Ponemon’s ‘Cost of a Data Breach’ Survey sponsored by IBM explains the damage of data breaches best. What is the cost of losing a file? They say $141. The average cost to an enterprise of a breach – $3.62 million. It is about 191 days on average to figure out that you have had a data breach.
Meanwhile, over 70% of O365 business users suffer at least one compromised account each month. The fact is, Office 365 applications come with some inherent vulnerabilities, especially when admins do not follow proper security measures, and rely entirely on non-Office 365-specific security solutions.

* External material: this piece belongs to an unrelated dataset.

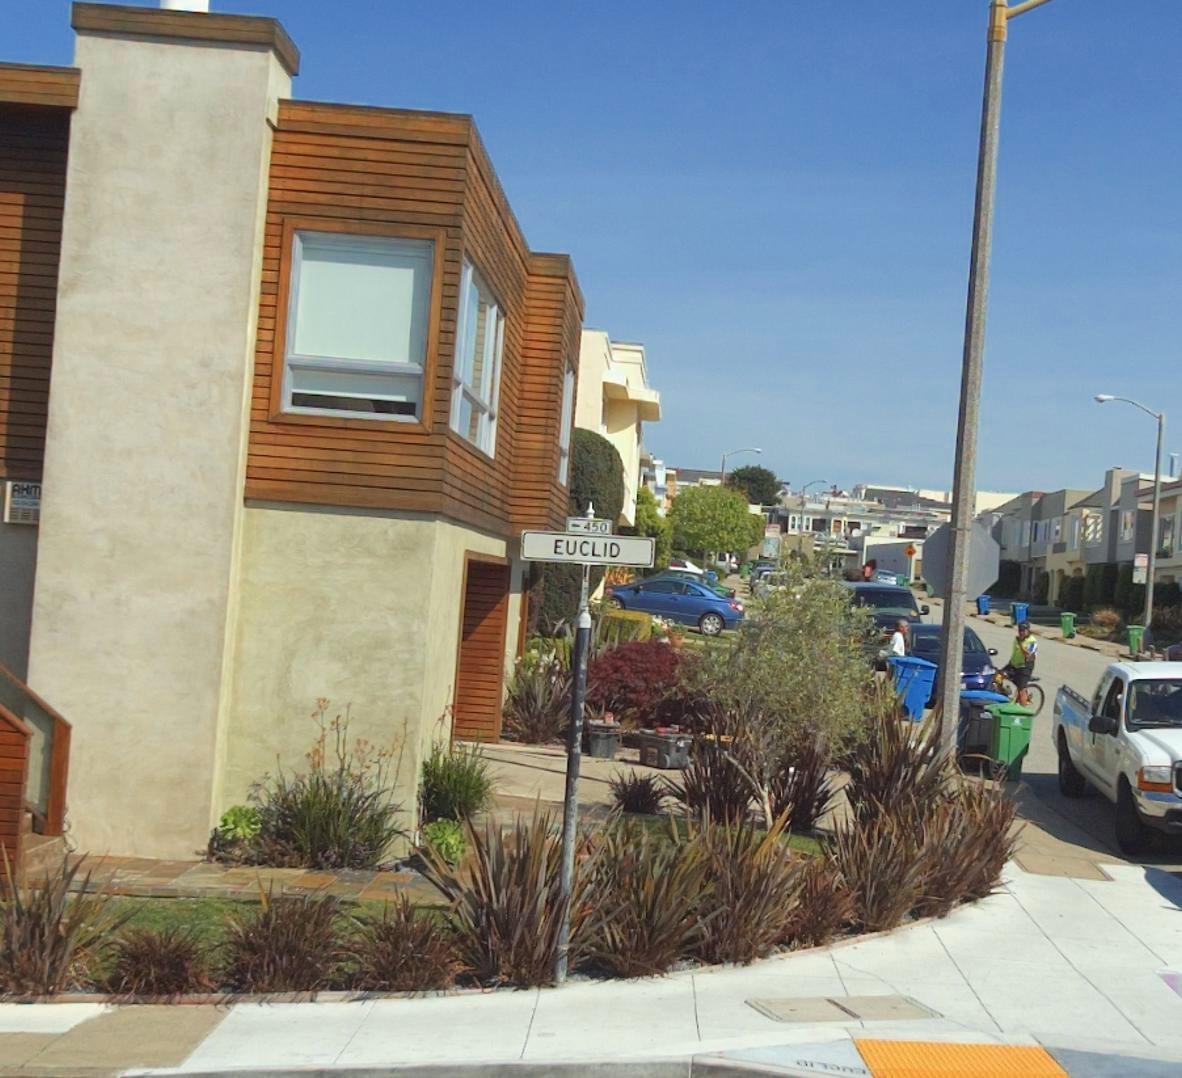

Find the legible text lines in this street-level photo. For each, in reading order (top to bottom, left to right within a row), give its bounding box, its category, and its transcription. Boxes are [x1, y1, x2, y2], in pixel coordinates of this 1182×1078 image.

[568, 520, 609, 532] StreetNumberRange: <-450
[551, 537, 621, 559] StreetName: EUCLID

The best defense is stopping breaches before they happen. Finding and retaining trusted IT talent is a critical security component. “An IT study says over 50% of the data breaches are because we did not configure things correctly. That leads to the two poor IT people in the basement who have to do everything. Alternatively, we had to give out global administrative rights to 167 people and just pray they do not press the wrong button,” said Matt Smith, CoreView Solutions Architect.
Stop Breaches by Thoroughly Understanding Your O365 Tenant
From a prevention standpoint, CoreView takes the signals that Microsoft provides and greatly enriches them. For instance, CoreView has a global suspicious sign-in attempt map showing not only what IP address hackers were attacking from and failed, but also what accounts they went after. It also shows if the configuration included multi-factor authentication or not, and whether or not conditional access policies were effective for a specific attempt. Finally, it details the end-result of the sign-in attempt.
While there are plenty of Office 365-focused attacks, there are also many common areas of exposure that are regularly tested by hackers, including poor email practices, lack of attention to data loss/leakage, cloud storage, and more. Smart Microsoft IT pros take pains to address both concerns.
Meanwhile, hackers are smart enough to know that Office 365 admins hold the keys to the kingdom, and increasingly attempt to crack these high-level accounts.